- [DIRECTION A]
According to the second answer in the Fourier transform thread, what is the Fourier transform, if not an area calculation?

- [SOURCE PASSAGE]
-- START --

What is Fourier transform in terms of area under the curve?

Question

We know that integration gives area under the curve. And that FT is also an integration. How do we interpret FT in terms of the area under the curve especially because e^(jwt) is a complex term? In general, while dealing with complex terms in integration can we relate to some area?

Answer 1

Since

$$X(\omega)=\int_{-\infty}^{\infty}x(t)e^{-j\omega t}dt$$

you get for the real part of $X(\omega)$ (assuming that $x(t)$ is real)

$$X_R(\omega)=\int_{-\infty}^{\infty}x(t)\cos(\omega t)dt\tag{1}$$

and for the imaginary part

$$X_I(\omega)=-\int_{-\infty}^{\infty}x(t)\sin(\omega t)dt\tag{2}$$

So if you like, from (1) and (2) you can interpret the real part of the Fourier transform as the area under the curve $x(t)\cos(\omega t)$, and the imaginary part would then be the area under the curve $-x(t)\sin(\omega t)$.

Note that interpreting an integral as the area under a curve does not always help intuition. In the case of the Fourier transform it is more natural to interpret the integrals (1) and (2) as inner products.

Answer 2

Actually the Fourier transform (and similar transforms like Laplace, and so on ) is not an area calculation, but a change of basis.

This is more intuitive if you see a (continous or discrete) signal $x$ as a vector expressed in some basis (the time-domain basis). i.e

$$x = \sum a^i x_i$$

Then by linear algebra a change of basis is :

$$y = \sum b^i y_i$$

where $a$ and $b$ basis coefficients are related through a linear transformation. Now go to the continous limit (so sums become integrals) and use the roots of unity (i.e $e^{2\pi\omega t}$) as basis components and you have the Fourier transform.

You see it is not related to an area under the signal curve, but it is a linear change a of basis to another (the frequency) domain. This domain encodes the signal in such a way that further information can be extracted more easily (change of signal representation)

-- END --

- [MATERIALS PROVIDED]
-- START --

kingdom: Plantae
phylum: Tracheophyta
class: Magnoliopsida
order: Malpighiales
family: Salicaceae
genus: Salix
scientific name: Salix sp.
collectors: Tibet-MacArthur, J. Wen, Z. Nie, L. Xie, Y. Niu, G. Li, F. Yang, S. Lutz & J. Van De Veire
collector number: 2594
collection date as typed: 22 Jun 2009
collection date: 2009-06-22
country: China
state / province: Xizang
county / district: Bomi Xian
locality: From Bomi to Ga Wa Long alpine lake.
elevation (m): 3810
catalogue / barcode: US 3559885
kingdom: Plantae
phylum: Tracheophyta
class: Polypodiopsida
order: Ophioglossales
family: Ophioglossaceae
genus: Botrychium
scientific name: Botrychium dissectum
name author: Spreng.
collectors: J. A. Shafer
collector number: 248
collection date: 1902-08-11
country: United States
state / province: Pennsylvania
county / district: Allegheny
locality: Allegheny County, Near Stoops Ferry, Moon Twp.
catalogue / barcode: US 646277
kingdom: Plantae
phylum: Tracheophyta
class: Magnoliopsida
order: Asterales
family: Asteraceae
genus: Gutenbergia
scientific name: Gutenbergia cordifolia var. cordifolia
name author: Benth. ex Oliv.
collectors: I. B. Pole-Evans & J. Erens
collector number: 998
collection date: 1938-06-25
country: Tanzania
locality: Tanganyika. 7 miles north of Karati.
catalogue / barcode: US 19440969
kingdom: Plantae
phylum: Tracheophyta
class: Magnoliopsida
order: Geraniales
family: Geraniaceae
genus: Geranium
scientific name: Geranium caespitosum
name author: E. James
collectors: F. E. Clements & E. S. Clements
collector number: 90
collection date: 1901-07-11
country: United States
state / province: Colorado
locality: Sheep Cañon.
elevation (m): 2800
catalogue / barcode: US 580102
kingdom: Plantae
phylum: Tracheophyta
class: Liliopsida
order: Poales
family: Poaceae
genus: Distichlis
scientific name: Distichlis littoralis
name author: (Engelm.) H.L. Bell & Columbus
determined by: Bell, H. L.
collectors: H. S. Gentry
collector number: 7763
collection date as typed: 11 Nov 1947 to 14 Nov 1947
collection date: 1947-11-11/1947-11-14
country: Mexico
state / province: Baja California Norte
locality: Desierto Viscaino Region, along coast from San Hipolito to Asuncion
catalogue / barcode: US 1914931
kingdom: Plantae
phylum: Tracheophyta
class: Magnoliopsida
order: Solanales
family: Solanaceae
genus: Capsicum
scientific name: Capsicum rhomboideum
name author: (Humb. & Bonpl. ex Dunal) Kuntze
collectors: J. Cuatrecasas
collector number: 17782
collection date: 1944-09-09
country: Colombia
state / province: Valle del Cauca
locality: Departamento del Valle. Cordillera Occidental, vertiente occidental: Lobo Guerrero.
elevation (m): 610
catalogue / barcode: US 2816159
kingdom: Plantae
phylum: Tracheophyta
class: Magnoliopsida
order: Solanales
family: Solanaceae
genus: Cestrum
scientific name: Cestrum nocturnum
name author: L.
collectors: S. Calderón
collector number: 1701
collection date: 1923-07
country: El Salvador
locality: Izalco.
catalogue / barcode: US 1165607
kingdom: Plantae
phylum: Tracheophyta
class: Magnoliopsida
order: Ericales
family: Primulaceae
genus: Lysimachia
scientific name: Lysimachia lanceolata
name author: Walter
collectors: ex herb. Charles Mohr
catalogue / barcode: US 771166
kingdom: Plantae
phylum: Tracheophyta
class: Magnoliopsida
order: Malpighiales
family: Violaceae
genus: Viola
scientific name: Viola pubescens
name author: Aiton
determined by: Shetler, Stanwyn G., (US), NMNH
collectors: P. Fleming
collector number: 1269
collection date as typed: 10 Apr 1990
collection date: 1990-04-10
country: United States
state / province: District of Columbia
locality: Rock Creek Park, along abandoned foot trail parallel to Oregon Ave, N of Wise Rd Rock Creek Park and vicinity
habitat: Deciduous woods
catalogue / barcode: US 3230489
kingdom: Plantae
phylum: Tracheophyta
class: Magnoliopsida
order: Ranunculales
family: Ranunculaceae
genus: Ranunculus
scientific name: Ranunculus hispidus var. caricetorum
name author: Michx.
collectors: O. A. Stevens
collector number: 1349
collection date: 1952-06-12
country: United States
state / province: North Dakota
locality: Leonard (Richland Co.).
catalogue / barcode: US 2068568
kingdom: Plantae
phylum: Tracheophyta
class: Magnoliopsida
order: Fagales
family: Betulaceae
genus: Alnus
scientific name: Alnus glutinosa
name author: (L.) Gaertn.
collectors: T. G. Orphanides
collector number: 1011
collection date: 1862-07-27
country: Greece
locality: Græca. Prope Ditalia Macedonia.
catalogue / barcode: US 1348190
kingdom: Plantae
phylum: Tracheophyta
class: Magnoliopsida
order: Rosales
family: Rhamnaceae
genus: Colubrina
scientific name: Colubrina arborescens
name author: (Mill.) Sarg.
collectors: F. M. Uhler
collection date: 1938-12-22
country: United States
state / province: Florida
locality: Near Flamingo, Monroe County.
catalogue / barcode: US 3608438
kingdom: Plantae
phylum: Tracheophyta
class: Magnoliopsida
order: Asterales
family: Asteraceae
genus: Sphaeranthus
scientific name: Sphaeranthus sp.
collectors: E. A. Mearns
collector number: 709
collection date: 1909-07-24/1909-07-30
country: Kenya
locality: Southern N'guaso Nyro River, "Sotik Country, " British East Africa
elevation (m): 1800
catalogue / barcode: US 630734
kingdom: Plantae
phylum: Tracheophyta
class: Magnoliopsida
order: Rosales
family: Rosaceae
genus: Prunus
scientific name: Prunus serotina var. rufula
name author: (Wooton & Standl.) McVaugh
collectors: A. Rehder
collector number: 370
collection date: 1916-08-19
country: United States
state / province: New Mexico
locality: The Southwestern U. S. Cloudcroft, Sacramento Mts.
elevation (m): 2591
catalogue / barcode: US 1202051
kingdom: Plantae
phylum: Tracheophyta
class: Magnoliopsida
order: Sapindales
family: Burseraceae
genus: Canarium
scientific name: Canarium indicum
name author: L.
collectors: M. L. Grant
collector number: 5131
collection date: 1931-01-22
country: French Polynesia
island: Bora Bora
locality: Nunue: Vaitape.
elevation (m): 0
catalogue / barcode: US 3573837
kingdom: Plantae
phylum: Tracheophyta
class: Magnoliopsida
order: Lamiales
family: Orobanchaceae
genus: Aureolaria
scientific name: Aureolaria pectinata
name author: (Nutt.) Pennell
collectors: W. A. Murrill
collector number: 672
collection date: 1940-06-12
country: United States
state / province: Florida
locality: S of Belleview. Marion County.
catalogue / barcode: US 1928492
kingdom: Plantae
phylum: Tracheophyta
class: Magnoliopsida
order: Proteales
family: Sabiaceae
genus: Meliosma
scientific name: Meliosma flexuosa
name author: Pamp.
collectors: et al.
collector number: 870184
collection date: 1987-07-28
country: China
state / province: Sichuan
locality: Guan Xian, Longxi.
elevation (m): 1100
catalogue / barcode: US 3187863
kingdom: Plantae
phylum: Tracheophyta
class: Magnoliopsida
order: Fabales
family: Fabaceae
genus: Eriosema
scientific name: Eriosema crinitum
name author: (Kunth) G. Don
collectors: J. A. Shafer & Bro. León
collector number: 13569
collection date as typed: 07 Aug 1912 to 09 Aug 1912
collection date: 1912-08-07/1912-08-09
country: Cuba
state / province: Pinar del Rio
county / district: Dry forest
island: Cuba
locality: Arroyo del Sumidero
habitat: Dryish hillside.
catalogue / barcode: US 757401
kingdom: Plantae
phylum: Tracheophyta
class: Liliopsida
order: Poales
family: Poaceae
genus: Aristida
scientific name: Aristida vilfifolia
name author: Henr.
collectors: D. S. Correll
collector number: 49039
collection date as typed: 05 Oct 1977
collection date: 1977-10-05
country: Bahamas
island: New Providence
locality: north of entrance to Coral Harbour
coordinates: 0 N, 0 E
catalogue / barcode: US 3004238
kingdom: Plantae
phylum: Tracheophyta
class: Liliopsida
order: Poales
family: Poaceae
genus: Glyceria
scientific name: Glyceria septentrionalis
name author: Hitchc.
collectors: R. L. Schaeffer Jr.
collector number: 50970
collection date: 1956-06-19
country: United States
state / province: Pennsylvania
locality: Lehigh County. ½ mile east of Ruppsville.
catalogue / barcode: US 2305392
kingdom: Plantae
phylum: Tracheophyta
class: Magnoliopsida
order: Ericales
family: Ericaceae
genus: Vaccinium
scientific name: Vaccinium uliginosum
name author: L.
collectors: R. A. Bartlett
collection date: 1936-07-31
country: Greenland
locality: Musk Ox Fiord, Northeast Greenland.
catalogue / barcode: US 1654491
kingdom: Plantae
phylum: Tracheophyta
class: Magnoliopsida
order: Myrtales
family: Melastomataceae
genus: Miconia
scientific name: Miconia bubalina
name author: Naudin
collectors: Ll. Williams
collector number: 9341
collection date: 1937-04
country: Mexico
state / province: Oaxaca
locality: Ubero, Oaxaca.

-- END --

- [DIRECTION B]
Recast the rows as a numbered list, from the first row through the line holding "genus: Capsicum", both ends included and blank lines left out.

- [WRITTEN SOLUTION A]
A change of basis.

- [WRITTEN SOLUTION B]
1. kingdom: Plantae
2. phylum: Tracheophyta
3. class: Magnoliopsida
4. order: Malpighiales
5. family: Salicaceae
6. genus: Salix
7. scientific name: Salix sp.
8. collectors: Tibet-MacArthur, J. Wen, Z. Nie, L. Xie, Y. Niu, G. Li, F. Yang, S. Lutz & J. Van De Veire
9. collector number: 2594
10. collection date as typed: 22 Jun 2009
11. collection date: 2009-06-22
12. country: China
13. state / province: Xizang
14. county / district: Bomi Xian
15. locality: From Bomi to Ga Wa Long alpine lake.
16. elevation (m): 3810
17. catalogue / barcode: US 3559885
18. kingdom: Plantae
19. phylum: Tracheophyta
20. class: Polypodiopsida
21. order: Ophioglossales
22. family: Ophioglossaceae
23. genus: Botrychium
24. scientific name: Botrychium dissectum
25. name author: Spreng.
26. collectors: J. A. Shafer
27. collector number: 248
28. collection date: 1902-08-11
29. country: United States
30. state / province: Pennsylvania
31. county / district: Allegheny
32. locality: Allegheny County, Near Stoops Ferry, Moon Twp.
33. catalogue / barcode: US 646277
34. kingdom: Plantae
35. phylum: Tracheophyta
36. class: Magnoliopsida
37. order: Asterales
38. family: Asteraceae
39. genus: Gutenbergia
40. scientific name: Gutenbergia cordifolia var. cordifolia
41. name author: Benth. ex Oliv.
42. collectors: I. B. Pole-Evans & J. Erens
43. collector number: 998
44. collection date: 1938-06-25
45. country: Tanzania
46. locality: Tanganyika. 7 miles north of Karati.
47. catalogue / barcode: US 19440969
48. kingdom: Plantae
49. phylum: Tracheophyta
50. class: Magnoliopsida
51. order: Geraniales
52. family: Geraniaceae
53. genus: Geranium
54. scientific name: Geranium caespitosum
55. name author: E. James
56. collectors: F. E. Clements & E. S. Clements
57. collector number: 90
58. collection date: 1901-07-11
59. country: United States
60. state / province: Colorado
61. locality: Sheep Cañon.
62. elevation (m): 2800
63. catalogue / barcode: US 580102
64. kingdom: Plantae
65. phylum: Tracheophyta
66. class: Liliopsida
67. order: Poales
68. family: Poaceae
69. genus: Distichlis
70. scientific name: Distichlis littoralis
71. name author: (Engelm.) H.L. Bell & Columbus
72. determined by: Bell, H. L.
73. collectors: H. S. Gentry
74. collector number: 7763
75. collection date as typed: 11 Nov 1947 to 14 Nov 1947
76. collection date: 1947-11-11/1947-11-14
77. country: Mexico
78. state / province: Baja California Norte
79. locality: Desierto Viscaino Region, along coast from San Hipolito to Asuncion
80. catalogue / barcode: US 1914931
81. kingdom: Plantae
82. phylum: Tracheophyta
83. class: Magnoliopsida
84. order: Solanales
85. family: Solanaceae
86. genus: Capsicum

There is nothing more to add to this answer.